= Christopher Pigott =

English Member of Parliament

Sir Christopher Pigott (also Piggot or Pygott) (c. 1558 – 24 October 1613) of Doddershall, near Quainton, Buckinghamshire was an English Member of Parliament for Buckinghamshire from 1604 to 1607.

He was the only surviving son of Thomas Pigott of Doddershall and educated at Oxford University and Gray's Inn.

Pigott entered parliament in 1604 in the wake of an electoral cause celèbre, the disbarring of Francis Goodwin and Sir John Fortescue as the king's solution to an electoral dispute for Buckinghamshire.
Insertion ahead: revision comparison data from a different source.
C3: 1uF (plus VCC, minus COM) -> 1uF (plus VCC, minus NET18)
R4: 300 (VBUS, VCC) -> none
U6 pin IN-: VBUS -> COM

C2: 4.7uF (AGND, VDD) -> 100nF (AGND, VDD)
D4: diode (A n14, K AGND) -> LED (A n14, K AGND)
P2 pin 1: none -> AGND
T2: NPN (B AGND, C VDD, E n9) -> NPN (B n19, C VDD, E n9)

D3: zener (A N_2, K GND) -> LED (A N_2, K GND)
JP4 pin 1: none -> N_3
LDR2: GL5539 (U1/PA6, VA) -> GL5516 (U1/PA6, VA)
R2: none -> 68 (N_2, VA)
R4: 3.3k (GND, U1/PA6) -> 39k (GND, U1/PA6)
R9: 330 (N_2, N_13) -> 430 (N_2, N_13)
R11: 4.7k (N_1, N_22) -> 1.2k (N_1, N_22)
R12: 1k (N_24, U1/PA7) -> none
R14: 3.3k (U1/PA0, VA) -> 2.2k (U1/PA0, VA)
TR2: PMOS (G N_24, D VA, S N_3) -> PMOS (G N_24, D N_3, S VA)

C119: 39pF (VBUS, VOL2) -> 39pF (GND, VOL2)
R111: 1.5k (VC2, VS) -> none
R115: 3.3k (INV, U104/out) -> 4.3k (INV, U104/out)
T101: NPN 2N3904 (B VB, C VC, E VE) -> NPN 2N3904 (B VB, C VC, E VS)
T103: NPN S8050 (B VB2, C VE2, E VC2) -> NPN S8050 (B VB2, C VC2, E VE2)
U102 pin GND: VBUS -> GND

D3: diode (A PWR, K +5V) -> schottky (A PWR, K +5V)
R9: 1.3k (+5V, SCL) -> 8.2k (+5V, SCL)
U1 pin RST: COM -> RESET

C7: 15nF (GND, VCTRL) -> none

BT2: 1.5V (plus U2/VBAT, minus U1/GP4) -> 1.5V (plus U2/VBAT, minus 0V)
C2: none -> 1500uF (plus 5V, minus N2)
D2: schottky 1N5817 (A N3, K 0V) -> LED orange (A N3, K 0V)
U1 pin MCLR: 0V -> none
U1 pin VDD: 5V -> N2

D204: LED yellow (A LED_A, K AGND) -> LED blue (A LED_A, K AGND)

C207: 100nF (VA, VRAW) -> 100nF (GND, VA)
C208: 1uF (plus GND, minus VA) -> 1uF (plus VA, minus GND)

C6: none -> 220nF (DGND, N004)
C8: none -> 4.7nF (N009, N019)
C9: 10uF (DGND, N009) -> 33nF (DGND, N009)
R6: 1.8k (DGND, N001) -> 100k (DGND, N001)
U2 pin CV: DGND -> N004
He was knighted at Theobalds, in August 1604. He then drew attention to himself, contributing to the ongoing debate on the Union by an extreme verbal attack on Scotland and the Scots, in early 1607 (N.S.). At the king's wish, Pigott was then imprisoned in the Tower of London, and stripped of his seat. He was released after about ten days, pleading sickness.

He married twice; firstly Ursula, the daughter and coheiress of Valentine Pigott of Loughton, Buckinghamshire, with whom he had a daughter, and secondly in 1602, Dorothy, the daughter of Richard Ingoldsby, with whom he had a second daughter. He was the father-in-law of the parliamentarian, Sir Thomas Tipping.